Excerpted data

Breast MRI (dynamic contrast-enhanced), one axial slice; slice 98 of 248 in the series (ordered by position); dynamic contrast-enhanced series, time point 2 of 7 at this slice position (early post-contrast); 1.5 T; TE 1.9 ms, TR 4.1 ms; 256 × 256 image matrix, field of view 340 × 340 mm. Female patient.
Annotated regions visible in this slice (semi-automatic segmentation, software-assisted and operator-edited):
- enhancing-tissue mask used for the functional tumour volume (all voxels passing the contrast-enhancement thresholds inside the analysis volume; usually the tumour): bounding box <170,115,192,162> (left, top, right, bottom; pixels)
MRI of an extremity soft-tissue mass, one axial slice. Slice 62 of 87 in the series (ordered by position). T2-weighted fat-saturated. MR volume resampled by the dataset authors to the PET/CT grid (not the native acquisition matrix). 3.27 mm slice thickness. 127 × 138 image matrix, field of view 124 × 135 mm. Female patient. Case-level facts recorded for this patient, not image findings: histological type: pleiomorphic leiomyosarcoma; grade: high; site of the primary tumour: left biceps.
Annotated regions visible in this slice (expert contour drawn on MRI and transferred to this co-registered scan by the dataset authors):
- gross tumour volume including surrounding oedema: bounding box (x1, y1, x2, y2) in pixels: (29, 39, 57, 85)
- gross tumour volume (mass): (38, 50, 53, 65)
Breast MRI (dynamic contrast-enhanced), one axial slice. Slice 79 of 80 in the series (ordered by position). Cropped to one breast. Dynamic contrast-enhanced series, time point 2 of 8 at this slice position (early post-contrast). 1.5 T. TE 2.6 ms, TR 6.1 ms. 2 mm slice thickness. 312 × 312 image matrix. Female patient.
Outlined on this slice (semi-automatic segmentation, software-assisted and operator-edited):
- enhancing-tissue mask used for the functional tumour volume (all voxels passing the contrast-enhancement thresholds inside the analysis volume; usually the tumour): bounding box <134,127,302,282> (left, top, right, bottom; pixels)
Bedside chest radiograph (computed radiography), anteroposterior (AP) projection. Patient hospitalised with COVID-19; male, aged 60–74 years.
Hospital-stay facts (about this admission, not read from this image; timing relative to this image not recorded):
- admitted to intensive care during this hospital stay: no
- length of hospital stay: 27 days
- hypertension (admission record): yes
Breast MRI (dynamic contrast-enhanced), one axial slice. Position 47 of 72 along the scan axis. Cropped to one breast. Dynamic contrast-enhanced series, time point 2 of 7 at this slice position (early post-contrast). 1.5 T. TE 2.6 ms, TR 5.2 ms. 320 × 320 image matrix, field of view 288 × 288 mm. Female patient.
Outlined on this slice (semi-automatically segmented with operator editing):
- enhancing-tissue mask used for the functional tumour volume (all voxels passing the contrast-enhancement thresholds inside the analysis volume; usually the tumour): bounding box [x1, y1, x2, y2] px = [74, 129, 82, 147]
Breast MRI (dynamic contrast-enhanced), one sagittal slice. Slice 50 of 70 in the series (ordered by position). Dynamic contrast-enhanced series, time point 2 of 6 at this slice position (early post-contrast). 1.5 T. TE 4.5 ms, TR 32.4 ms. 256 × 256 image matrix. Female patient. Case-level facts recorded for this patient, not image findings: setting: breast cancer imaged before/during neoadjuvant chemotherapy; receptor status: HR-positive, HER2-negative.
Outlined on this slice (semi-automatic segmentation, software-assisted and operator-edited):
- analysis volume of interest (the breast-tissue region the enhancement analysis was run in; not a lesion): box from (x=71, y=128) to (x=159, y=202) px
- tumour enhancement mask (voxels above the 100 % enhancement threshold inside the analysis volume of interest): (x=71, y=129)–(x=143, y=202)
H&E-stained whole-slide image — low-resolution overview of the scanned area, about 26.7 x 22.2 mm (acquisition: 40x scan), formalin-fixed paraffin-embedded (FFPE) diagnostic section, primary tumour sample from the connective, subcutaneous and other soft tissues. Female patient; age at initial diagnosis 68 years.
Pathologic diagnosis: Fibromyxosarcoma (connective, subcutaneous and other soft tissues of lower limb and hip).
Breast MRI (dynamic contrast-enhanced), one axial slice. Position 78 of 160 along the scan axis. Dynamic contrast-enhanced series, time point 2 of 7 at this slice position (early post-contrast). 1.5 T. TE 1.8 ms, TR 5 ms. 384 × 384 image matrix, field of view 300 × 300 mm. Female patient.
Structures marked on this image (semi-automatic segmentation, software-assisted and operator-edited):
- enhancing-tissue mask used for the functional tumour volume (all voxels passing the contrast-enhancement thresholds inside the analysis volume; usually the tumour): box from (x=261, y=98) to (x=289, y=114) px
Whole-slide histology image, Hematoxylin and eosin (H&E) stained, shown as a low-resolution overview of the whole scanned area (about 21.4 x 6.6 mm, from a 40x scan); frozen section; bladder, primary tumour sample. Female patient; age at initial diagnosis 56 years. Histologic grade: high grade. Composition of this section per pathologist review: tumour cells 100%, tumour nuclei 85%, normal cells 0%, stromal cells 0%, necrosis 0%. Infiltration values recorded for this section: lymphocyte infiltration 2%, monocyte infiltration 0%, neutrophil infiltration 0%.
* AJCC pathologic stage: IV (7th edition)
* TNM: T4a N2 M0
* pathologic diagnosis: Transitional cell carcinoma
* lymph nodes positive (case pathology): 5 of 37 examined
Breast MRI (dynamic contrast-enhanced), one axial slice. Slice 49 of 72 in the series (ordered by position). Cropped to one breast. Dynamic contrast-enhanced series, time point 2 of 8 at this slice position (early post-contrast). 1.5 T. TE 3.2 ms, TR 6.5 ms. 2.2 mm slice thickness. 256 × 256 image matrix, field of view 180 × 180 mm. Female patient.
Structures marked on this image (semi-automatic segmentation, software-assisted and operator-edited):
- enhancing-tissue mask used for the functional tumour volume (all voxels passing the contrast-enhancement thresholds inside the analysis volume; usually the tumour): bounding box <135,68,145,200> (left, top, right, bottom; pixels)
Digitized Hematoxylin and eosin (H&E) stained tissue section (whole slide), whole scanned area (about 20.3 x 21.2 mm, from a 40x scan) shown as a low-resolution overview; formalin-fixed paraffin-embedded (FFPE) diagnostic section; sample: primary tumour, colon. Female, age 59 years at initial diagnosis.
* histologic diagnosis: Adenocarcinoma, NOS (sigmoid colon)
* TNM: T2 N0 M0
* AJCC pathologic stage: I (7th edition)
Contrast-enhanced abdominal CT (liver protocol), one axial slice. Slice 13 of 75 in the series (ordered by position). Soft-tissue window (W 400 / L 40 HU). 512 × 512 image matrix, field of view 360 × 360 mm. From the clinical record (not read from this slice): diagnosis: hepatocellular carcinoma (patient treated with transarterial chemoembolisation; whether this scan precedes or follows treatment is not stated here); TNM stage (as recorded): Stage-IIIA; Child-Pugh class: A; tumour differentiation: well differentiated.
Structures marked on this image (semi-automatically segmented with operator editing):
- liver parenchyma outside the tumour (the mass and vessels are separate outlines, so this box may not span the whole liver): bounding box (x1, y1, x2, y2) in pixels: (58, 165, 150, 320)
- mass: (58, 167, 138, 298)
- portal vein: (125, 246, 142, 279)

Exercise details
Would you print exactly, and only, the lines of the data above from the line with "- length of hospital stay: 27 days" through the line with "Breast MRI (dynamic contrast-enhanced), one sagittal", inclusive?

Finished task
- length of hospital stay: 27 days
- hypertension (admission record): yes
Breast MRI (dynamic contrast-enhanced), one axial slice. Position 47 of 72 along the scan axis. Cropped to one breast. Dynamic contrast-enhanced series, time point 2 of 7 at this slice position (early post-contrast). 1.5 T. TE 2.6 ms, TR 5.2 ms. 320 × 320 image matrix, field of view 288 × 288 mm. Female patient.
Outlined on this slice (semi-automatically segmented with operator editing):
- enhancing-tissue mask used for the functional tumour volume (all voxels passing the contrast-enhancement thresholds inside the analysis volume; usually the tumour): bounding box [x1, y1, x2, y2] px = [74, 129, 82, 147]
Breast MRI (dynamic contrast-enhanced), one sagittal slice. Slice 50 of 70 in the series (ordered by position). Dynamic contrast-enhanced series, time point 2 of 6 at this slice position (early post-contrast). 1.5 T. TE 4.5 ms, TR 32.4 ms. 256 × 256 image matrix. Female patient. Case-level facts recorded for this patient, not image findings: setting: breast cancer imaged before/during neoadjuvant chemotherapy; receptor status: HR-positive, HER2-negative.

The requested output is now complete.